Entre 2019 e 2024, o Brasil perdeu 6,7 milhões de leitores, segundo a pesquisa Retratos da Leitura recém-divulgada. O dado é grave e mostra a necessidade de o país repensar sua relação com o livro.
Um problema desse tamanho não se resolve com uma só medida, mas toda medida deve ser considerada. E há uma proposta muito avançada sobre o tema que o Senado analisa desde 2015. É a chamada Lei Cortez, ou Lei do Preço Comum do Livro.
No dia 11 de novembro, o senador Sergio Moro (União Brasil-PR) retirou um pedido que, na prática, interrompia a tramitação do projeto. Ele já fora aprovado nas comissões de Constituição e Justiça, de Assuntos Econômicos e de Educação do Senado, o que permitiria que chegasse à Câmara sem passar pelo plenário do Senado. No mesmo dia, no entanto, o senador Flávio Bolsonaro (PL-RJ) protocolou pedido semelhante ao feito por Moro, bloqueando o avanço da lei.
A lei mexe com uma pequena parcela do mercado editorial: os lançamentos, ou cerca de 6% dos títulos à venda no país. Por ela, livros mais recentes —até um ano depois da publicação— teriam descontos limitados a 10% do preço definido pelo editor.
Nesta Folha, lemos recentemente um editorial e um artigo de Hélio Schwartsman contra a medida. O argumento é que a medida obrigaria o leitor a pagar mais pelo livro. Essa é uma avaliação comum –e desmentida por variadas pesquisas empíricas.
Mas como a limitação ao desconto pode não resultar em aumento de preços? Embora o texto da lei seja simples, seus resultados são "contraintuitivos" quando deixamos de olhar apenas para o livro recém-lançado e observamos o conjunto do mercado editorial, em que livros com dez anos ou até mais continuam a circular.

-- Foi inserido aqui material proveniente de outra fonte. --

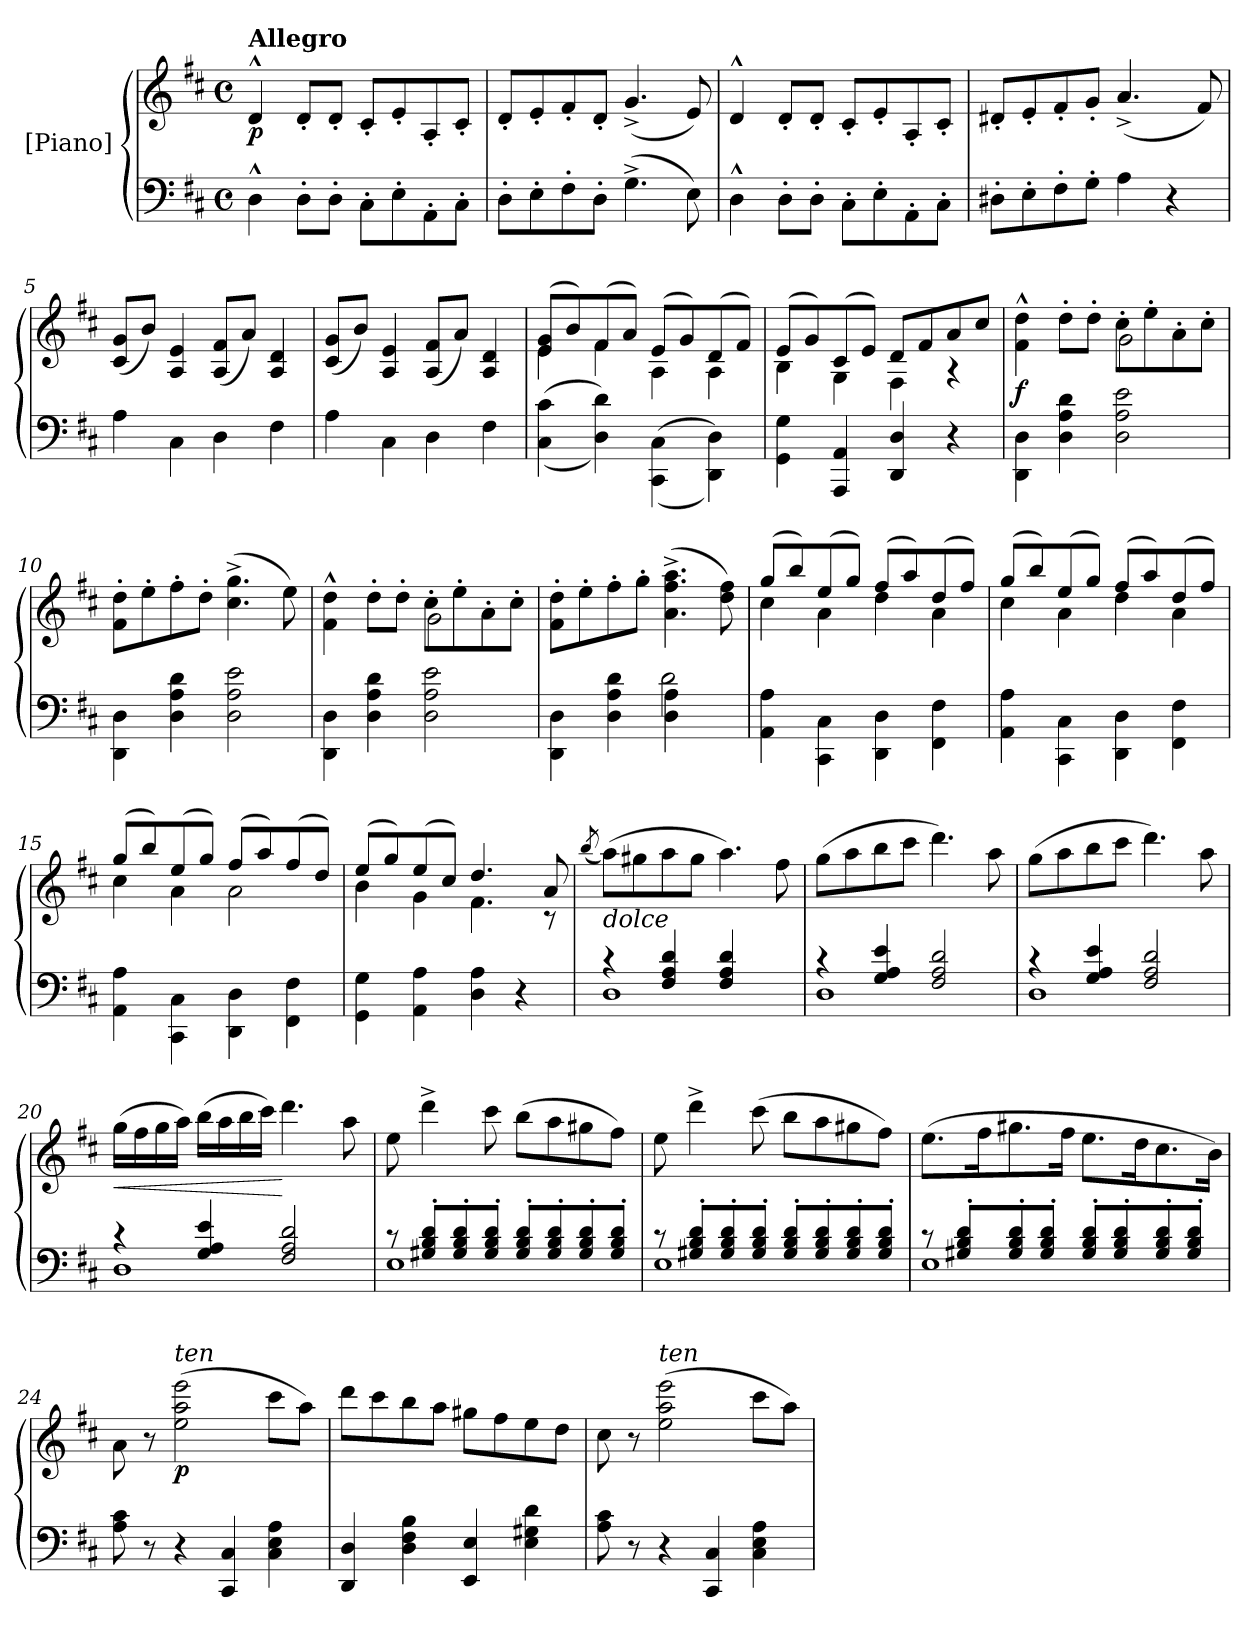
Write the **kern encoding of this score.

**kern	**kern	**dynam
*part2	*part1	*part1
*staff2	*staff1	*staff1
*I"[Piano]	*I"[Piano]	*
*clefF4	*clefG2	*
*k[f#c#]	*k[f#c#]	*
*D:	*D:	*
*M4/4	*M4/4	*
*met(c)	*met(c)	*
=1	=1	=1
!	!LO:TX:a:B:t=Allegro	!
4D^^\	4d^^</	p
8D'\L	8d'/L	.
8D'\J	8d'/J	.
8C#'\L	8c#'/L	.
8E'\	8e'/	.
8AA'\	8A'/	.
8C#'\J	8c#'/J	.
=2	=2	=2
8D'\L	8d'/L	.
8E'\	8e'/	.
8F#'\	8f#'/	.
8D'\J	8d'/J	.
(>4.G^\	(4.g^/	.
8E\)	8e/)	.
=3	=3	=3
4D^^\	4d^^</	.
8D'\L	8d'/L	.
8D'\J	8d'/J	.
8C#'\L	8c#'/L	.
8E'\	8e'/	.
8AA'\	8A'/	.
8C#'\J	8c#'/J	.
=4	=4	=4
8D#X'\L	8d#X'/L	.
8E'\	8e'/	.
8F#'\	8f#'/	.
8G'\J	8g'/J	.
4A\	(4.a^/	.
4r	.	.
.	8f#/)	.
=5	=5	=5
4A\	(8c#/ 8g/L	.
.	8b/J)	.
4C#\	4A/ 4e/	.
4D\	(8A/ 8f#/L	.
.	8a/J)	.
4F#\	4A/ 4d/	.
=6	=6	=6
4A\	(8c#/ 8g/L	.
.	8b/J)	.
4C#\	4A/ 4e/	.
4D\	(8A/ 8f#/L	.
.	8a/J)	.
4F#\	4A/ 4d/	.
=7	=7	=7
*	*^	*
(>(>4C#\ 4c#\	(<8e/ 8g/L	4e\	.
.	8b/)	.	.
4D\ 4d\))	(<8f#/	4f#\	.
.	8a/J)	.	.
(<(<4CC#\ 4C#\	(<8e/L	4A\	.
.	8g/)	.	.
4DD\ 4D\))	(<8d/	4A\	.
.	8f#/J)	.	.
=8	=8	=8	=8
4GG\ 4G\	(<8e/L	4B\	.
.	8g/)	.	.
4AAA/ 4AA/	(<8c#/	4G\	.
.	8e/J)	.	.
4DD/ 4D/	8d/L	4F#\	.
.	8f#/	.	.
4r	8a/	4r	.
.	8cc#/J	.	.
=9	=9	=9	=9
4DD\ 4D\	4f#^^\ 4dd^^\	2ryy	f
4D\ 4A\ 4d\	8dd'\L	.	.
.	8dd'\J	.	.
2D\ 2A\ 2e\	8cc#'\L	2g\	.
.	8ee'\	.	.
.	8a'\	.	.
.	8cc#'\J	.	.
*	*v	*v	*
=10	=10	=10
4DD\ 4D\	8f#'\ 8dd'\L	.
.	8ee'\	.
4D\ 4A\ 4d\	8ff#'\	.
.	8dd'\J	.
2D\ 2A\ 2e\	(4.cc#^\ 4.gg^\	.
.	8ee\)	.
=11	=11	=11
*	*^	*
4DD\ 4D\	4f#^^\ 4dd^^\	2ryy	.
4D\ 4A\ 4d\	8dd'\L	.	.
.	8dd'\J	.	.
2D\ 2A\ 2e\	8cc#'\L	2g\	.
.	8ee'\	.	.
.	8a'\	.	.
.	8cc#'\J	.	.
*	*v	*v	*
=12	=12	=12
*^	*	*
4DD\ 4D\	2ryy	8f#'\ 8dd'\L	.
.	.	8ee'\	.
4D\ 4A\ 4d\	.	8ff#'\	.
.	.	8gg'\J	.
!LO:N:vis=4	!	!	!
2D\ 2A\	2d	(4.a^\ 4.ff#^\ 4.aa^\	.
.	.	8dd\ 8ff#\)	.
*v	*v	*	*
=13	=13	=13
*	*^	*
4AA\ 4A\	(<8gg/L	4cc#\	.
.	8bb/)	.	.
4CC#\ 4C#\	(<8ee/	4a\	.
.	8gg/J)	.	.
4DD\ 4D\	(<8ff#/L	4dd\	.
.	8aa/)	.	.
4FF#\ 4F#\	(<8dd/	4a\	.
.	8ff#/J)	.	.
=14	=14	=14	=14
4AA\ 4A\	(<8gg/L	4cc#\	.
.	8bb/)	.	.
4CC#\ 4C#\	(<8ee/	4a\	.
.	8gg/J)	.	.
4DD\ 4D\	(<8ff#/L	4dd\	.
.	8aa/)	.	.
4FF#\ 4F#\	(<8dd/	4a\	.
.	8ff#/J)	.	.
=15	=15	=15	=15
4AA\ 4A\	(<8gg/L	4cc#\	.
.	8bb/)	.	.
4CC#\ 4C#\	(<8ee/	4a\	.
.	8gg/J)	.	.
4DD\ 4D\	(<8ff#/L	2a\	.
.	8aa/)	.	.
4FF#\ 4F#\	(<8ff#/	.	.
.	8dd/J)	.	.
=16	=16	=16	=16
4GG\ 4G\	(<8ee/L	4b\	.
.	8gg/)	.	.
4AA\ 4A\	(<8ee/	4g\	.
.	8cc#/J)	.	.
4D\ 4A\	4.dd/	4.f#\	.
4r	.	.	.
.	8a/	8r	.
*	*v	*v	*
=17	=17	=17
.	(8qbb/	.
*^	*	*
!	!	!LO:TX:b:i:t=dolce	!
4r	1D	(8aa\L)	.
.	.	8gg#X\	.
4F#/ 4A/ 4d/	.	8aa\	.
.	.	8gg#\J	.
!LO:N:vis=4	!	!	!
2F#/ 2A/ 2d/	.	4.aa\)	.
.	.	8ff#\	.
=18	=18	=18	=18
4r	1D	(8gg\L	.
.	.	8aa\	.
4G/ 4A/ 4e/	.	8bb\	.
.	.	8ccc#\J	.
2F#/ 2A/ 2d/	.	4.ddd\)	.
.	.	8aa\	.
=19	=19	=19	=19
4r	1D	(8gg\L	.
.	.	8aa\	.
4G/ 4A/ 4e/	.	8bb\	.
.	.	8ccc#\J	.
2F#/ 2A/ 2d/	.	4.ddd\)	.
.	.	8aa\	.
=20	=20	=20	=20
!	!	!	!LO:HP:b
4r	1D	(16gg\LL	<
.	.	16ff#\	.
.	.	16gg\	.
.	.	16aa\JJ)	.
4G/ 4A/ 4e/	.	(16bb\LL	.
.	.	16aa\	.
.	.	16bb\	.
.	.	16ccc#\JJ)	.
2F#/ 2A/ 2d/	.	4.ddd\	[
.	.	8aa\	.
=21	=21	=21	=21
8r	1E	8ee\	.
8G#X'</ 8B'</ 8d'</L	.	4ddd^\	.
8G#'</ 8B'</ 8d'</	.	.	.
8G#'</ 8B'</ 8d'</J	.	8ccc#\	.
8G#'</ 8B'</ 8d'</L	.	(8bb\L	.
8G#'</ 8B'</ 8d'</	.	8aa\	.
8G#'</ 8B'</ 8d'</	.	8gg#X\	.
8G#'</ 8B'</ 8d'</J	.	8ff#\J)	.
=22	=22	=22	=22
8r	1E	8ee\	.
8G#X'</ 8B'</ 8d'</L	.	4ddd^\	.
8G#'</ 8B'</ 8d'</	.	.	.
8G#'</ 8B'</ 8d'</J	.	(8ccc#\	.
8G#'</ 8B'</ 8d'</L	.	8bb\L	.
8G#'</ 8B'</ 8d'</	.	8aa\	.
8G#'</ 8B'</ 8d'</	.	8gg#X\	.
8G#'</ 8B'</ 8d'</J	.	8ff#\J)	.
=23	=23	=23	=23
8r	1E	(8.ee\L	.
8G#X'</ 8B'</ 8d'</L	.	.	.
.	.	16ff#\K	.
8G#'</ 8B'</ 8d'</	.	8.gg#X\	.
8G#'</ 8B'</ 8d'</J	.	.	.
.	.	16ff#\Jk	.
8G#'</ 8B'</ 8d'</L	.	8.ee\L	.
8G#'</ 8B'</ 8d'</	.	.	.
.	.	16dd\K	.
8G#'</ 8B'</ 8d'</	.	8.cc#\	.
8G#'</ 8B'</ 8d'</J	.	.	.
.	.	16b\Jk)	.
*v	*v	*	*
=24	=24	=24
8A\ 8c#\	8a\	.
8r	8r	.
!	!LO:TX:a:i:t=ten	!
4r	(2ee\ 2aa\ 2eee\	p
4CC#/ 4C#/	.	.
4C#\ 4E\ 4A\	8ccc#\L	.
.	8aa\J)	.
=25	=25	=25
4DD/ 4D/	8ddd\L	.
.	8ccc#\	.
4D\ 4F#\ 4B\	8bb\	.
.	8aa\J	.
4EE/ 4E/	8gg#X\L	.
.	8ff#\	.
4E\ 4G#X\ 4d\	8ee\	.
.	8dd\J	.
=26	=26	=26
8A\ 8c#\	8cc#\	.
8r	8r	.
!	!LO:TX:a:i:t=ten	!
4r	(2ee\ 2aa\ 2eee\	.
4CC#/ 4C#/	.	.
4C#\ 4E\ 4A\	8ccc#\L	.
.	8aa\J)	.
=	=	=
*-	*-	*-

A proposta se inspira em leis adotadas na Alemanha, em Portugal e na Argentina e, sobretudo, na experiência francesa, onde existe desde 1981.
Os números mostram que os livros na França e na Alemanha são, hoje, comparativamente mais baratos que no Reino Unido, onde não há regra semelhante. O pesquisador Markus Gerlach, em 2021, apontou que entre 1996 e 2018 o preço de capa do livro aumentou 80% no Reino Unido, que não adota a lei, ante 24% na França e 29% na Alemanha.
Numa análise publicada em 2024 no Journal of Competition Law & Economics (Oxford) e encomendada pela Direção Geral para a Competição da Comissão Europeia, Rhys J. Williams avalia que, no longo prazo, os números não seriam tão evidentes, mas que, entre 2008 e 2019, países com políticas de limitação de descontos tiveram um crescimento de preços menor que os outros.
Por que isso ocorreria? A medida favorece a existência de pequenas livrarias, e com elas cresce a venda de livros, ampliando a competição. Uma hipótese não discutida por Williams, mas levantada por outros estudos, é que ao "reduzir" a disputa nos lançamentos, os livros mais antigos passam a circular mais, fortalecendo o mercado contra práticas de marketing improdutivo, dumping e tendências monopolizantes que geram ao fim preços mais altos.
Preço baixo não é, no entanto, a única necessidade do leitor. Ter uma livraria perto de casa pode ser a grande diferença entre a pessoa ler ou não ler, assim como ter acesso à bibliodiversidade –diferentes linhas de pensamento e projetos editoriais.
A Lei Cortez não é uma lei anti-Amazon ou corporativista ou anticoncorrencial. Pelo contrário, é uma lei que corrigirá distorções que, ao fim e ao cabo, enfraquecem e podem mesmo aniquilar o mercado editorial hoje existente no Brasil.
Pensar na existência da livraria perto de casa como um direito, como é direito do cidadão ter acesso a um posto de saúde, a um café, a uma praça, é democratizar o livro e a leitura.
Por tudo isso, ousamos dizer: na prática, quem se opõe a essa lei com o argumento de que ela prejudica o consumidor de livros ataca o interesse dos leitores brasileiros que ainda restam.